New York City Subway service is available at the Bergen Street station on the IND Culver Line. The (Atlantic Avenue) and (Court Street) bus routes also serve the area.

In June 2017, NYC Ferry's South Brooklyn route started stopping at Brooklyn Bridge Park Pier 6 on the border of Cobble Hill and Brooklyn Heights.

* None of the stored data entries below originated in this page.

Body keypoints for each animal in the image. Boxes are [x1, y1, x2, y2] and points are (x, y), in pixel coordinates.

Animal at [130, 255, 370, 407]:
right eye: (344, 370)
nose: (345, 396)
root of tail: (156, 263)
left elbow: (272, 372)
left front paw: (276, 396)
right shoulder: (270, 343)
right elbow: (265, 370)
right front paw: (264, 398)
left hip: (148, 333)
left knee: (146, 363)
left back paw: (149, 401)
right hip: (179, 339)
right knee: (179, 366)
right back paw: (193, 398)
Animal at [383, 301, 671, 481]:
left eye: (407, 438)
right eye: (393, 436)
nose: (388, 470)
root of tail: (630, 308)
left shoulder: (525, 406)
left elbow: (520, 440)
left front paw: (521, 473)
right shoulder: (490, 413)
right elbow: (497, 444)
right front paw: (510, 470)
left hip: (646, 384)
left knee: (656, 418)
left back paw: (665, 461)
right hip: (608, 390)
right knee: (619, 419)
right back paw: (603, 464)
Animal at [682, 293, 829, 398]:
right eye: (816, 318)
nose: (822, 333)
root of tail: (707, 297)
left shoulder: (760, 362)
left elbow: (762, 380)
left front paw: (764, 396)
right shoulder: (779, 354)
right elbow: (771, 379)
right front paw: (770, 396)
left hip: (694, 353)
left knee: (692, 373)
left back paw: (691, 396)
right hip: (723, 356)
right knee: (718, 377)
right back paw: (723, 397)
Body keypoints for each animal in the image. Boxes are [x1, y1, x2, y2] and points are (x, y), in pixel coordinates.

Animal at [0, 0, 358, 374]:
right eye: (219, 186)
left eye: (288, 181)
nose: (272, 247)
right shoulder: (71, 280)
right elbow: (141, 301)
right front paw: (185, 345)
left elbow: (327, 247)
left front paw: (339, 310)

There were plans to build the Brooklyn–Queens Connector (BQX), a light rail system that would run along the waterfront from Red Hook through Cobble Hill to Astoria in Queens. However, the system is projected to cost $2.7 billion, and the projected opening has been delayed indefinitely.

==Notable residents==
- Martin Amis (1949–2023), writer
- Lady Randolph Churchill (1854–1921), mother of Winston Churchill, was born in a rented house on Amity Street; note that the plaque at 426 Henry Street is incorrect, the Jeromes lived there before she was born.
- Daniel Craig and Rachel Weisz
- Mike D (born 1965), musician
- Michelle Goldberg, author and New York Times op-ed columnist
- Garth Risk Hallberg (born 1978), fiction writer
- Norah Jones (born 1979), singer
- Spike Lee (resident from 1961 to 1969), filmmaker
- Alex McCord, performer on the reality TV program Real Housewives of New York City
- Todd Rosenberg, cartoonist known for the website Odd Todd
- Jenny Slate (born 1982), actress and comedian
- Richard Upjohn (1802–1878) and Richard Upjohn Jr., architects, lived at 296 Clinton Street, which they designed; it was built in 1843 and added to in 1893 by Richard M. Upjohn.
- Thomas Wolfe (1900–1938), writer, lived on Verandah Place between Henry and Clinton Street in the 1930s.

==In popular culture==
- Cobble Hill Park is the setting of the inciting incident in the English translation of Yasmina Reza's Tony Award–winning play God of Carnage (2009).
- In the TV show White Collar (2009–2014), main characters Peter and Elizabeth Burke live in Cobble Hill.